Document text:
Please explain why $1 + 2 + 3 + \dotsb + n = \binom{n+1}{2}$ like I am a 5 year old

Question

We know $1 + 2 + 3 + \dotsb + n = \frac{(n+1)n}{2}$, and $\binom{n+1}{2}=\frac{(n+1)n}{2}$ . How could a summation equal a combination? Please give us a simple explanation.

Answer 1

Well, the smart aleck answer would be because $1 + 2 + ... + n = \frac {n(n+1)}2$[1] and also ${n+1 \choose 2} = \frac {n(n+1)}2$[2]. Although it's not that smart alecky as the math does work and is easy to verify.

But as to why this could have been expected:

If you choose two numbers for $n$. There are $n$ choices what the larger number is. And if the larger number was $k$ there are $k-1 $ choices for what the smaller number could be.

That is. If large number is:

$2$ there is $1$ possible value for the smaller number:$1$

$3$ there are $2$ possible values for the smaller number: $1$ or $2$.

$4$ there are $3$ possible values for the smaller number: $1$, $2$ or $3$.

....

$n$ there are $n-1$ possible value for the smaller number: $1$, $2$, $3$,.....,$n-1$.

$n+1$ there are $n$ possible values for the smaller number: $1$, $2$, $3$,......,$n-1$, or $n$.

Add those up and there are $1 + 2 + 3 +...... + n$ ways to chose the same two numbers.

Information provided:
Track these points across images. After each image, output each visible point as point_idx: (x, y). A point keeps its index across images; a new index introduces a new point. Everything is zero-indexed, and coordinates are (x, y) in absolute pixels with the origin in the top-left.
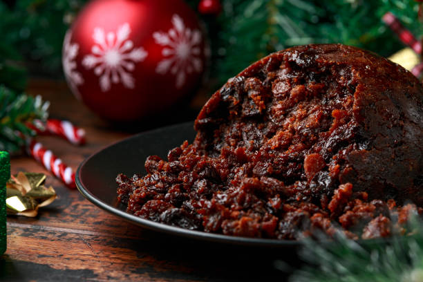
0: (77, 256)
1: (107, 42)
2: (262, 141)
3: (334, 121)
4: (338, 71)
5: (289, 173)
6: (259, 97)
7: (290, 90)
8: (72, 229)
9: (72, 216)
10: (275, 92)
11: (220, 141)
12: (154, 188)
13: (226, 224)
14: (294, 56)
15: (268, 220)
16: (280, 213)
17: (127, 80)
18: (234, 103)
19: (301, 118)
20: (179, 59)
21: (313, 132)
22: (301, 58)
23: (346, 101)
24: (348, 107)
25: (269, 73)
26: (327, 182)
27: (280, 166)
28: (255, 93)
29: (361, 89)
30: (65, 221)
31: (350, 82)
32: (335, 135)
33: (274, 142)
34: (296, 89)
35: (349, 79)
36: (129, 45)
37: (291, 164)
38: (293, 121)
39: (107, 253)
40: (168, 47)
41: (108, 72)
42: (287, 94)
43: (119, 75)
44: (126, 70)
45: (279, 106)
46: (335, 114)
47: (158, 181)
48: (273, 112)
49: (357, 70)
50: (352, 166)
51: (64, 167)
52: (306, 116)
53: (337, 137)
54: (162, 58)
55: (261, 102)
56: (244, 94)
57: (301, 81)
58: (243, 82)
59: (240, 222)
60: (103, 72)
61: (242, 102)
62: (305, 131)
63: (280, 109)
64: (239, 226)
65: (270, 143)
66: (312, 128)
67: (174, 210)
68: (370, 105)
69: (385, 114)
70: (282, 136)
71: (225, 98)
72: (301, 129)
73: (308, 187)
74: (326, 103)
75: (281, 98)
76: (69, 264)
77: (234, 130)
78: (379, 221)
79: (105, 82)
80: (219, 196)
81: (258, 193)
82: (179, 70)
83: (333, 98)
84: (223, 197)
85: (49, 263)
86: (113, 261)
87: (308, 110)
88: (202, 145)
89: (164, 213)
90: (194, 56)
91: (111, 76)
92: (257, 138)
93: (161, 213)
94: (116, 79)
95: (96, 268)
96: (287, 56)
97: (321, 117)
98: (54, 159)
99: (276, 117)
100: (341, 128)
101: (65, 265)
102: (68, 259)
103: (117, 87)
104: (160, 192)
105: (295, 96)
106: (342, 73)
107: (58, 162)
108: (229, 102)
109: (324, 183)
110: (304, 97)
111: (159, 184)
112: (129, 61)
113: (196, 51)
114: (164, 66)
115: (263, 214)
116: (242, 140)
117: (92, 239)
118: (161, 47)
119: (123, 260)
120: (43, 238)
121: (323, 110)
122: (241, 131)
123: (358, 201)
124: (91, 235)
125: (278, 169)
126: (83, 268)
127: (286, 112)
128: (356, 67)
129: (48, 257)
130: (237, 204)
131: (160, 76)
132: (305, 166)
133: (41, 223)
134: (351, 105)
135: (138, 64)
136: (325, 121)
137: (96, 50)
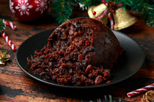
0: (17, 83)
1: (22, 3)
2: (66, 47)
3: (86, 44)
4: (87, 29)
5: (74, 59)
6: (65, 35)
7: (74, 33)
8: (15, 69)
9: (15, 64)
10: (70, 33)
11: (55, 45)
12: (37, 63)
13: (58, 79)
14: (75, 24)
15: (69, 77)
16: (72, 74)
17: (27, 13)
18: (59, 35)
19: (77, 42)
20: (42, 7)
21: (80, 46)
22: (77, 25)
23: (89, 38)
24: (90, 39)
25: (68, 27)
26: (85, 63)
27: (72, 57)
28: (64, 33)
29: (94, 36)
30: (13, 66)
31: (90, 33)
32: (86, 49)
33: (70, 48)
34: (75, 33)
35: (90, 32)
36: (28, 4)
37: (75, 56)
38: (75, 42)
39: (25, 81)
40: (38, 4)
41: (22, 11)
42: (73, 34)
43: (25, 12)
44: (27, 11)
45: (71, 37)
46: (86, 42)
47: (39, 61)
48: (69, 38)
49: (92, 30)
50: (91, 59)
51: (11, 43)
52: (78, 41)
53: (87, 50)
54: (37, 7)
55: (66, 36)
56: (61, 33)
57: (77, 31)
58: (61, 30)
59: (62, 79)
60: (21, 11)
61: (61, 35)
62: (78, 46)
63: (71, 38)
64: (62, 80)
65: (69, 48)
66: (80, 45)
67: (43, 73)
68: (96, 41)
69: (100, 43)
70: (72, 46)
71: (56, 33)
72: (77, 45)
73: (79, 64)
74: (84, 38)
75: (71, 35)
76: (15, 87)
77: (59, 43)
78: (99, 77)
79: (21, 13)
80: (56, 69)
81: (66, 68)
82: (42, 9)
83: (85, 36)
84: (57, 70)
85: (10, 86)
86: (27, 85)
87: (79, 39)
88: (50, 45)
89: (41, 74)
90: (46, 5)
91: (23, 12)
92: (65, 46)
93: (40, 73)
94: (24, 13)
95: (23, 89)
96: (73, 24)
97: (83, 42)
98: (9, 40)
99: (70, 40)
100: (88, 47)
101: (14, 87)
102: (15, 84)
103: (25, 15)
104: (39, 64)
105: (75, 36)
106: (88, 30)
107: (10, 41)
108: (57, 35)
109: (84, 64)
110: (78, 36)
111: (39, 62)
112: (28, 8)
113: (46, 4)
114: (37, 9)
115: (68, 75)
116: (61, 46)
117: (21, 74)
118: (37, 4)
119: (30, 85)
120: (8, 74)
121: (83, 40)
122: (61, 44)
123: (93, 70)
124: (21, 73)
125: (71, 58)
126: (19, 88)
127: (73, 39)
128: (92, 29)
129: (10, 83)
130: (61, 72)
131: (36, 12)
132: (79, 58)
133: (7, 67)
134: (91, 39)
135: (30, 9)
136: (83, 43)
137: (19, 5)
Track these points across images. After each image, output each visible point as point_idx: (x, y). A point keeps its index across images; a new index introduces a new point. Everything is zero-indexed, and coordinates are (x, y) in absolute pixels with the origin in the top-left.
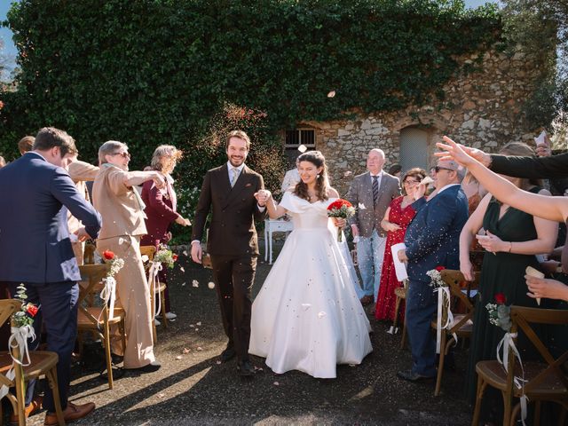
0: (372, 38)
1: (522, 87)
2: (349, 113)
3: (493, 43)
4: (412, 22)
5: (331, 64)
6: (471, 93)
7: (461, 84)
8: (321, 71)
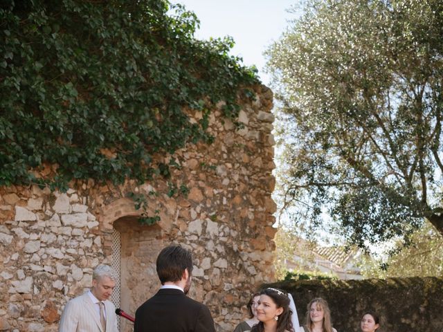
6: (197, 174)
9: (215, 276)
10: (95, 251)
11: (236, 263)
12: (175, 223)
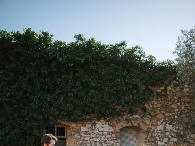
0: (103, 73)
1: (189, 107)
2: (88, 117)
3: (172, 81)
4: (126, 66)
5: (77, 87)
6: (161, 109)
7: (155, 103)
8: (71, 91)
9: (170, 144)
10: (112, 139)
11: (182, 139)
12: (150, 127)
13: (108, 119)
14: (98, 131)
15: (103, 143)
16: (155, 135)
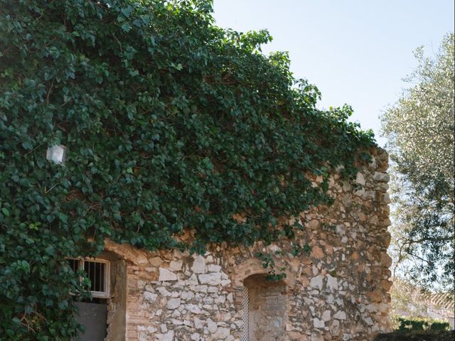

Goal of the exercise:
Carry on the thread about why 1 + 2 + ... + n equals n+1 choose 2, starting after its last sentence. The records were taken from a different source than the text.

Exercise answer:
[1] $M = 1 + 2 + ...... + n$

$M = n + (n-1) + ....... + 1$

$M+M = (n+1) + (n-1 + 2) + .......+ (2 + n-1) + (1 + n)$

$2M= (n+1) + (n+1) + ..... + (n+1) + (n+1)= n(n+1)$

$M = \frac {n(n+1)}2$.

[2] ${n+1 \choose 2} = \frac {(n+1)!}{2!((n+1) - 2)!}$

$= \frac {1*2*3*..... *(n-1)*n*(n+1)}{(1*2)(1*2*3*......*(n-1)}=$

$\frac {n(n+1)}{2}$.

Answer 2

Yes. Suppose you want to choose 2 from $n+1$ objects which are numbered as $1, 2, \ldots, n+1$. To complete the task, you need two objects no. $j$ and no. $k$ where $j \neq k$. WLOG, assume $j <k$ Then you could first pick an object numbered $k$, then you pick a no. $j$ where $k \geqslant j+1 $. You have $k-1$ choose to pick no. $j$ for each $k=2,3,4,\ldots, n+1$. Thus the number of choices in total is $\sum_{k=2}^{n+1} (k-1) =1 +2+ \cdots + n$. Hence the equation.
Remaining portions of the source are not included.